● **SELECTION**:
A cause of high-duration ASYNC_IO_COMPLETION waits

[Edit 2016: Check out my new resource – a comprehensive library of all wait types and latch classes – see here.]

In some of the wait statistics data I’ve been analyzing, some servers have been showing very long ASYNC_IO_COMPLETION waits, which I had a hunch about but wanted proof.

The official definition of ASYNC_IO_COMPLETION is ‘Occurs when a task is waiting for I/Os to finish.’ Very helpful – NOT!

Using the code I blogged yesterday (How to determine what causes a particular wait type), I set up an XEvent session to track all the ASYNC_IO_COMPLETION waits and their durations, changing to a ring_buffer target so I get the wait durations too:

CREATE EVENT SESSION [InvestigateWaits] ON SERVER
ADD EVENT [sqlos].[wait_info]
(
    ACTION ([package0].[callstack])
    WHERE [wait_type] = 98 -- ASYNC_IO_COMPLETION only, same on all versions
    AND [opcode] = 1 -- Just the end wait events
)
ADD TARGET [package0].[ring_buffer]
WITH
(
    MAX_MEMORY = 50 MB,
    MAX_DISPATCH_LATENCY = 5 SECONDS
)
GO

And then I ran some commands. Although ASYNC_IO_COMPLETION pops up in various locations, the long-running wait happens during a data backup. In fact, three ASYNC_IO_COMPLETION waits occurred during each full backup I ran:

.
<snip>
.
    <data name="duration">
      <type name="uint64" package="package0" />
      <value>7</value>
    </data>
.

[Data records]
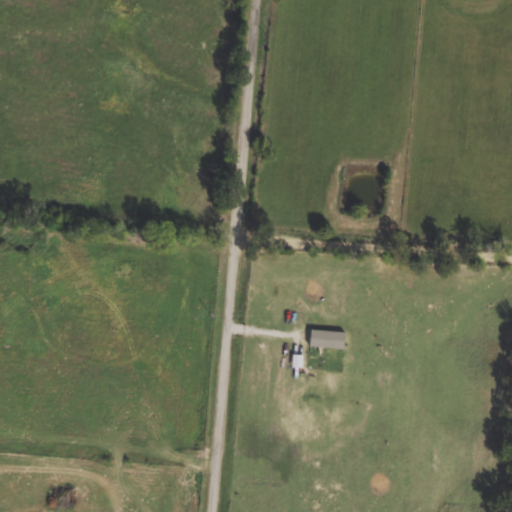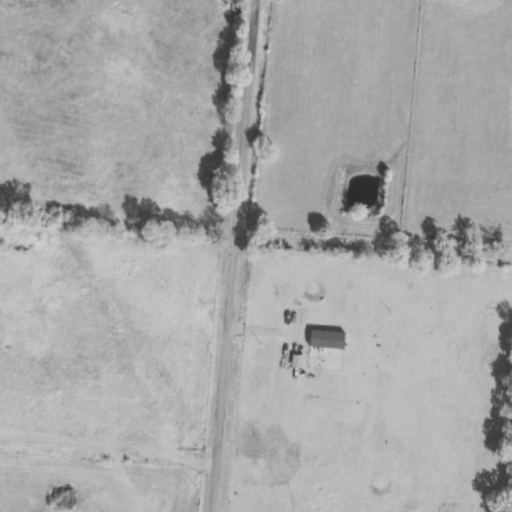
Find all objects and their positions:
road: (374, 253)
road: (236, 255)
building: (327, 341)
building: (298, 363)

● **EXERCISE BRIEF**: According to the post on ASYNC_IO_COMPLETION waits, during what operation does the long-running wait happen?

● **OUTPUT OF THE EXERCISE**: During a data backup.